After a long break from this style I've started to get back into playing solo acoustic stuff. I thought I'd share this Don Ross-style tune with whoever cares to listen (I think this is the right place to post this kind of thing - someone let me know if it isn't!)

Like A Ross - Solo Acoustic Guitar - YouTube

Feedback and such would be appreciated!


----------



## bw66 (Dec 17, 2009)

Looks like you're having fun with that one! Well done!


----------



## brimc76 (Feb 14, 2008)

I really enjoyed it, nice work.


----------



## Brigham (Dec 23, 2009)

bw66 said:


> Looks like you're having fun with that one! Well done!
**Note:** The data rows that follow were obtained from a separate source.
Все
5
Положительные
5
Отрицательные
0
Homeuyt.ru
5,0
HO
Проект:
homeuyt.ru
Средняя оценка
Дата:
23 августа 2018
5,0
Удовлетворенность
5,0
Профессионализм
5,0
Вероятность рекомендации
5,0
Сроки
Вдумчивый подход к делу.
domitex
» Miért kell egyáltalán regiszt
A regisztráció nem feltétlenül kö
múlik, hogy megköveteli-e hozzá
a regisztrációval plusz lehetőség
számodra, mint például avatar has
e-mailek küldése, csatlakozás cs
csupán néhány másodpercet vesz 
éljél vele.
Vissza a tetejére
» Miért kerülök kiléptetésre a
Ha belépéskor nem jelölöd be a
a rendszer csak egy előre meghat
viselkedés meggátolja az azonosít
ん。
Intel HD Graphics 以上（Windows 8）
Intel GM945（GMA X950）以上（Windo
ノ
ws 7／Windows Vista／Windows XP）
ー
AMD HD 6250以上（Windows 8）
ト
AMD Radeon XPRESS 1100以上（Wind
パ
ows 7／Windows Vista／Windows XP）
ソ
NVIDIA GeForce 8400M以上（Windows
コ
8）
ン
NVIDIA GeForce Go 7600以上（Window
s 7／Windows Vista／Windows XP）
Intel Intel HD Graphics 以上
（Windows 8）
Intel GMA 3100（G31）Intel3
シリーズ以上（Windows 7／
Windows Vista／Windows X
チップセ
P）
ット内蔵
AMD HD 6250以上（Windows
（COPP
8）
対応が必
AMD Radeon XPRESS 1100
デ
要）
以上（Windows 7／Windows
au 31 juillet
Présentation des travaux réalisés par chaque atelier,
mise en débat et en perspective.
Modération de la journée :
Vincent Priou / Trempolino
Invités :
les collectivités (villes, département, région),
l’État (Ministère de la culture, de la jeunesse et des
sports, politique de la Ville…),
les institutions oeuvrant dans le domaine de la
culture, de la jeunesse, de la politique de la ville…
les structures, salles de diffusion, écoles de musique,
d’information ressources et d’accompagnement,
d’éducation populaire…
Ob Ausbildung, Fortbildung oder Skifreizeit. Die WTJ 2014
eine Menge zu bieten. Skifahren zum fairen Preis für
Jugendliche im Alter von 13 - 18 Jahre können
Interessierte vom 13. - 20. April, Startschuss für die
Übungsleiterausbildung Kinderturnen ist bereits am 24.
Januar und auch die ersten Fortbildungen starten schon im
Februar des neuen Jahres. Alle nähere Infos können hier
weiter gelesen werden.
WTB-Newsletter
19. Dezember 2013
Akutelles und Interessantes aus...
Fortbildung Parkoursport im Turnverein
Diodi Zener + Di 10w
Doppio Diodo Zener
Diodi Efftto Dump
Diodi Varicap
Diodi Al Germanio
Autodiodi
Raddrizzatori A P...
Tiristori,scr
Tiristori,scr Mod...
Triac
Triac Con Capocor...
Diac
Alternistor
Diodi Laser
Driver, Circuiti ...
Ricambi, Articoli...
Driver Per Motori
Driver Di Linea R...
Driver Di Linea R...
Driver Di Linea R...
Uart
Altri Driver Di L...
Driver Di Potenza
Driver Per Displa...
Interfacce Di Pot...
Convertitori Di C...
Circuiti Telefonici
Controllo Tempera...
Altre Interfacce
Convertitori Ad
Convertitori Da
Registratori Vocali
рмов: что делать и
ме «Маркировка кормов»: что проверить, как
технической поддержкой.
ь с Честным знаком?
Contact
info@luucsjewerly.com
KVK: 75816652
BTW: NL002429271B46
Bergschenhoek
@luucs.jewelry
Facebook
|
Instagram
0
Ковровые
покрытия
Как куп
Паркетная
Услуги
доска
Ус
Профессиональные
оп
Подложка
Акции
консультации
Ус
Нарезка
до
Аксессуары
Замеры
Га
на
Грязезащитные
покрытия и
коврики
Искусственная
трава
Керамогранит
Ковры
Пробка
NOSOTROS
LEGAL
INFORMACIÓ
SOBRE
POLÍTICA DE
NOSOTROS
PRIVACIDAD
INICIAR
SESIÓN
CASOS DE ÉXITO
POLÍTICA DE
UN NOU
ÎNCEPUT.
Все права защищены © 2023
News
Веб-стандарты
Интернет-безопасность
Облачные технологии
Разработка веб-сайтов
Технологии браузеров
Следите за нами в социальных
"Fun" is definitely the right word! To be honest I don't write upbeat stuff too often, so when I do I make the most of it!



brimc76 said:


> I really enjoyed it, nice work.


Thanks! I appreciate it


----------



## Blue Velvet (Aug 16, 2012)

so beautiful!


----------



## greco (Jul 15, 2007)

Fantastic !! .....Enjoyed if very much.

You played more notes in that one song than I play in a month!

Thanks for posting the link.

Cheers

Dave


----------



## jeremy_green (Nov 10, 2010)

Really really nice brother I very much enjoyed that. Killer piece. I wish I was better at that style and I am not much more than a campfire acoustic player! I love the popin and slapping rhythmic stuff!

As far as critique goes, I would say the only real issue with the piece is your pocket disappears in places. Especially in that tricky fifth position part with the rakey harmonic bit. I would say that you don't quite have that part nailed as solidly as the rest. I would shed that for a bit as perhaps this wasn't quite ready for market (as I have no doubt you could nail that part)

Same with some of the trickier licks - I know these are improv'd so all very understandable. That's one of the challenges with these heavily groove reliant pieces... The SECOND the groove disappears you can feel it.

Again, killer tune, killer player . Just wanted to add that to be constructive.

cheers bro!


----------



## Guest (Oct 2, 2012)

I like your playing too. Took your advice at the end of your vid
to check out Don Ross himself. Wow. 

[video=youtube;TKupfayqB00]http://www.youtube.com/watch?v=TKupfayqB00[/video]


----------



## Brigham (Dec 23, 2009)

jeremy_green said:


> As far as critique goes, I would say the only real issue with the piece is your pocket disappears in places. Especially in that tricky fifth position part with the rakey harmonic bit. I would say that you don't quite have that part nailed as solidly as the rest. I would shed that for a bit as perhaps this wasn't quite ready for market (as I have no doubt you could nail that part)
> 
> Same with some of the trickier licks - I know these are improv'd so all very understandable. That's one of the challenges with these heavily groove reliant pieces... The SECOND the groove disappears you can feel it.


Thanks for the feedback - I totally agree with you. I haven't been really seriously practicing this style for almost a year now, so I'm not as "in the pocket" as I used to be. I basically posted this thinking "dammit, I don't want to wait until I have it nailed down perfectly!" haha.


----------



## jeremy_green (Nov 10, 2010)

Brigham said:


> Thanks for the feedback - I totally agree with you. I haven't been really seriously practicing this style for almost a year now, so I'm not as "in the pocket" as I used to be. I basically posted this thinking "dammit, I don't want to wait until I have it nailed down perfectly!" haha.


It still kills brother ! Nothing I said takes away from a nice piece worth polishing


----------



## Dannypop (Oct 2, 2012)

Wow awesome job! You definitely got some chops, and I couldnt help but start bobbing my head along! Keep it up and make some more videos..haha

+1 Youtube Fan


----------



## SaviArt (Mar 1, 2012)

I liked the groove very much. Also the acoustic guitar is really good. The sound is brilliant. Too bad that this video has under 300 views only. Seems that mass needs only sh... to look at not the mastery of this great acoustic guitar playing


----------